Another observation over the last 40 years is that targets are overambitious and lack realistic approach. Each mega project is portrayed as ‘panacea’ and ends up as ‘zilch’. We heard the same noise about steel mill when it was first launched back in the days of ZA Bhutto. Now it is a white elephant. There was great hurrah about Gawadar and that it would solve all of the Pakistan’s ills and would be another Dubai opening trade routes to Central Asia as well as China. We haven’t seen much of it so far and I doubt it will ever achieve even 10% of its planned target.

So what is the reason? First and foremost IMO is the paucity of ‘Human Resource’. All the Planning Commission and various 5-year development plans did was to “Factory –ize” Pakistan not industrializes it. We never quite came out of the “Import substitution” stage of the industrial development.

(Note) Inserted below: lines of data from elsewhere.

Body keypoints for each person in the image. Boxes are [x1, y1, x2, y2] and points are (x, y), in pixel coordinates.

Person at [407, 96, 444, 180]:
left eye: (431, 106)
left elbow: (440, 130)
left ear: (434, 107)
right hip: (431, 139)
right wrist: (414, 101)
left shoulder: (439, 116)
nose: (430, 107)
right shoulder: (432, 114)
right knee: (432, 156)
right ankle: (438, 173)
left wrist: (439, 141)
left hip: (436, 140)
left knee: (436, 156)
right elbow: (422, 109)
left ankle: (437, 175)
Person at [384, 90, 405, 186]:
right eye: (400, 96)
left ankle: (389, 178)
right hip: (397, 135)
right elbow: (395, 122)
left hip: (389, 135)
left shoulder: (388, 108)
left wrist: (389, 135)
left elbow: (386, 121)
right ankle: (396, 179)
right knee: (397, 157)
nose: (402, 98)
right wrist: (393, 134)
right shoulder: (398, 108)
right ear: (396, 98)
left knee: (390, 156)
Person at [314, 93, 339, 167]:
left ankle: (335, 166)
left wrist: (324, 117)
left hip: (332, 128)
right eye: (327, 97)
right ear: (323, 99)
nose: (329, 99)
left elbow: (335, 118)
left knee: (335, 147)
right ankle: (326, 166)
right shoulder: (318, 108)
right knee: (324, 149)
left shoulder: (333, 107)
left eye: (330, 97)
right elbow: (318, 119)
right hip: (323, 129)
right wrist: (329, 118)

I can only analyze Pakistan when I was physically there; that is until 1976. Pakistan’s economy grew at more than 6% annual rate until 1968 (the famous decade of development). Then came in the political turmoil, 1971 war and Mr Z A Bhutto. ZAB had many qualities but economics was not his forte. He nationalized nearly all the industries as well as educational institution. It has taken 30 years for Gilani to admit that it was a mistake.

Nationalization of industries had the following detrimental effects.

- It killed off entrepreneurship and caused flight of capital out of Pakistan
- Taken over industries were given over to the PPP stalwarts to manage without slightest consideration of merit. Since the assets didn’t belong to the managers and CEO was not answerable to the Board; machinery worth of hundreds of millions of dollars rotted. The same units were later de-nationalized and again hundreds of millions of dollars were loaned to new owners to revitalize. loans subsequently written off and a few favored ones got richer.
- There was large scale recruitment of staff as well as labor in the nationalized industries. This brought productivity to near zero and turned otherwise profitable industries to loss making due to very high manpower costs.

In my view, Planning Commission should for the time being forget about grandiose schemes and concentrate on 4 things only.

- Manpower resource: This should be done thru raising standards of education as well increase in skilled labor. Unless this is done Pakistan cannot progress. India now has many universities of international standards, Pakistan has none.
- Health: A major effort to improve health and hygiene of the masses including control of population growth is needed. Malthusian theory applies to Pakistan of today.
- Agriculture: Pakistan must be able to produce all the grain, sugar, vegetable and cotton that it needs. New industries should be geared to make Pakistan wholly self sufficient in food items
- Energy: Forget about rental power based on furnace oil. All future power plants should either be indigenous coal based or nuclear based.

Once these targets have been achieved then and only then, we should start thinking of any thing else.